Credit Derivatives – Meaning and Definition

Rationale for Introducing Credit Derivatives

Our present society lives on credit. Credit allows us to consume far more than what our savings can sustain. Therefore, credit is the very basis of consumerism. Our economy drives on the basic force of credit. What exactly is credit? Credit is parting with value today against a promise for value in future and this credit has inherent risk in it which is known as credit risk. Credit risk is the risk that the promise of payment in future may be broken. In other words, credit risk is an investor’s risk of loss arising from a borrower who does not make payments as promised. When the borrower fails to make payments, it is termed as default. So, credit risk is also known as default risk. This concept of credit risk can be looked at from two perspectives. Credit risk on the loans granted by banks and also on the bonds issued by corporate. In case of banks, credit risk occurs when the borrower defaults on loan repayment and in the event of default, the lender (bank) suffers from a loss. In case of corporates (bond issuers), credit risk occurs for the bond investors when the corporate fail to make interest payments on the bonds. Credit risk affects any party making or receiving a debt payment. Examples include bond issuers, bond investors and commercial banks. Bond issuers are affected by credit risk because their cost of borrowing depends upon their risk of default, these bond issuers are rated by credit rating agencies and these credit ratings reflect their credit quality. Investors in individual bonds are exposed to the risk of a decline in the bond’s credit rating. A downgrade in a credit rating will increase the bond’s credit risk premium and reduce the value of the bond. Banks are exposed to the risk that borrowers will default on their loans. The credit risk faced by banks is relatively high as compared to other risks faced by banks because banks tend to concentrate their loans geographically or in particular industries, which limits their ability to diversify credit risks across borrowers.

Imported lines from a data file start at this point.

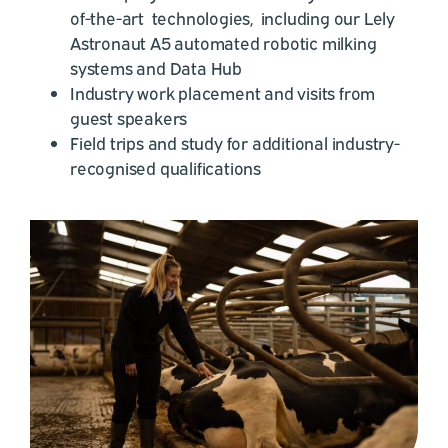
of-the-art technologies, including our Lely
Astronaut A5 automated robotic milking
systems and Data Hub
Industry work placement and visits from
guest speakers
Field trips and study for additional industry-
recognised qualifications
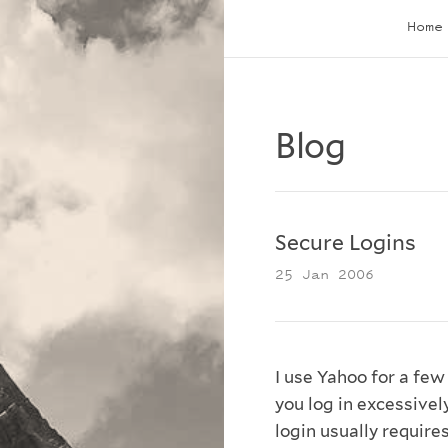
Home
Blog
Secure Logins
25 Jan 2006
I use Yahoo for a few
you log in excessively
login usually require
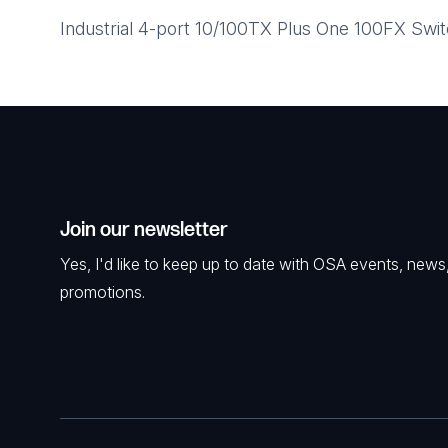
Industrial 4-port 10/100TX Plus One 100FX S
Join our newsletter
Yes, I'd like to keep up to date with OSA events, news
promotions.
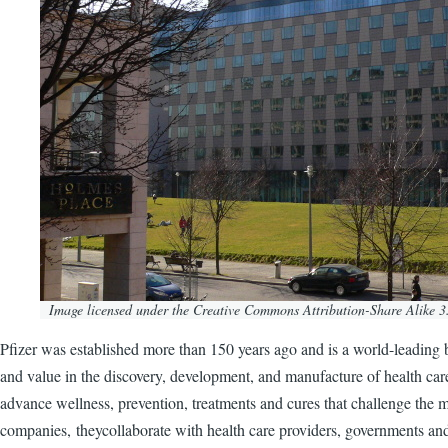
Image licensed under the Creative Commons Attribution-Share Alike 3.
Pfizer was established more than 150 years ago and is a world-leading b
and value in the discovery, development, and manufacture of health ca
advance wellness, prevention, treatments and cures that challenge the mo
companies, theycollaborate with health care providers, governments and 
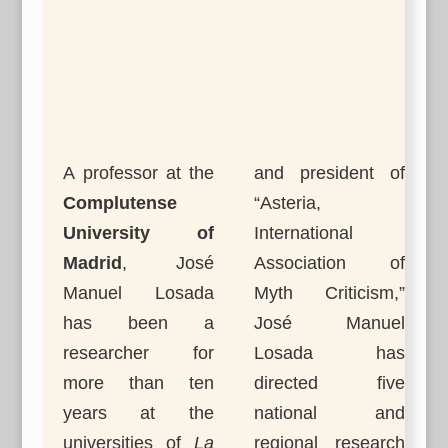
A professor at the
and president of
Complutense
“Asteria,
University of
International
Madrid
, José
Association of
Manuel Losada
Myth Criticism,”
has been a
José Manuel
researcher for
Losada has
more than ten
directed five
years at the
national and
universities of
La
regional research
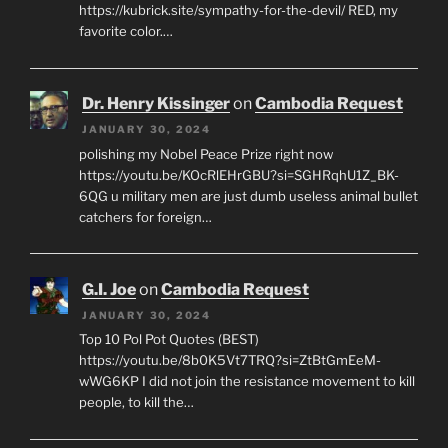
https://kubrick.site/sympathy-for-the-devil/ RED, my
favorite color.…
Dr. Henry Kissinger
on
Cambodia Request
JANUARY 30, 2024
polishing my Nobel Peace Prize right now
https://youtu.be/KOcRlEHrGBU?si=SGHRqhU1Z_BK-
6QG u military men are just dumb useless animal bullet
catchers for foreign…
G.I. Joe
on
Cambodia Request
JANUARY 30, 2024
Top 10 Pol Pot Quotes (BEST)
https://youtu.be/8b0K5Vt7TRQ?si=ZtBtGmEeM-
wWG6KP I did not join the resistance movement to kill
people, to kill the…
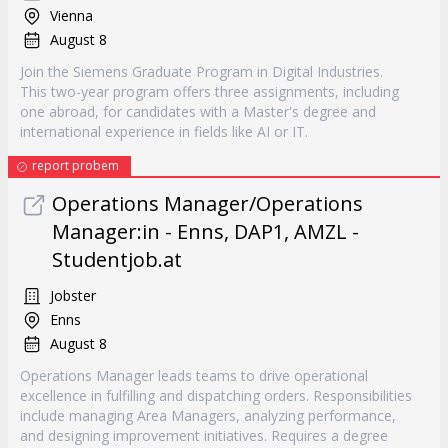
Vienna
August 8
Join the Siemens Graduate Program in Digital Industries.
This two-year program offers three assignments, including
one abroad, for candidates with a Master's degree and
international experience in fields like AI or IT.
report probem
Operations Manager/Operations
Manager:in - Enns, DAP1, AMZL -
Studentjob.at
Jobster
Enns
August 8
Operations Manager leads teams to drive operational
excellence in fulfilling and dispatching orders. Responsibilities
include managing Area Managers, analyzing performance,
and designing improvement initiatives. Requires a degree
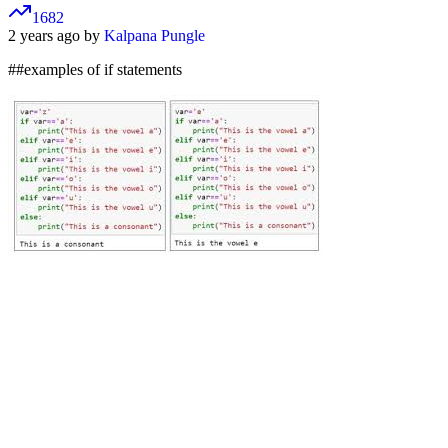
1682
2 years ago by
Kalpana Pungle
##examples of if statements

How to manage credit risk is the next question facing the banks today. Various methods are available to manage credit risk. Traditional methods have focused mainly on diversification. Over the past ten years, an alternative approach to managing credit risk has concentrated on selling assets with credit risk. Banks can sell their loans directly or they can securitize, pool together assets with credit risk and sell them to investors in parts. Unfortunately, the securitization approach is well suited only for loans that have uniform payment schedules and similar credit risk features, such as home mortgages and automobile loans. Loans for commercial and industrial purposes, in contrast, have diverse credit risks. In cases such as these, banks have to resort to other methods of controlling credit risk. Thus, credit derivatives emerged as new financial instruments to mitigate credit risk when it was impossible for loan sales or securitization to do so.

Meaning of Credit Derivatives

Credit derivatives, instruments that emerged around 1990’s, are a part of market for financial derivatives. Since credit derivatives are presently not traded on any of the exchanges, they are a part of Over-the-Counter (OTC) derivatives market. Credit derivatives are bilateral financial contracts that transfer credit risk from party to another counterparty without the ownership of underlying asset. Credit derivatives are off-balance sheet financial instruments that permit one party (beneficiary) to transfer credit risk of a reference asset, which it owns, to another party (guarantor) without actually selling the asset. It, therefore, “unbundles” credit risk from the credit instrument and trades it separately. The counterparty to derivative contract can either be a market participant or could be the capital market through the process of securitization. Possible features of this contract are the underlying (reference asset), the strike price, liquidity, maturity, default, credit event and protection payment.

Credit derivatives have several applications. Some of the uses of credit derivatives are that they help banks to reduce their credit exposure, facilitate trading of credit risk, help in the management of credit lines and they also increase liquidity of the market. Credit derivative product namely credit default swap can be very useful for the Indian corporate debt market. This product not only transfers credit risk but also acts as insurance against default. Credit default swaps have other advantages too. They enhance investment and borrowing opportunities and at the same time reduce transaction costs, hence, these products can prove extremely helpful in eliminating the deficiencies of corporate debt market and they have the potential to make corporate debt market more efficient.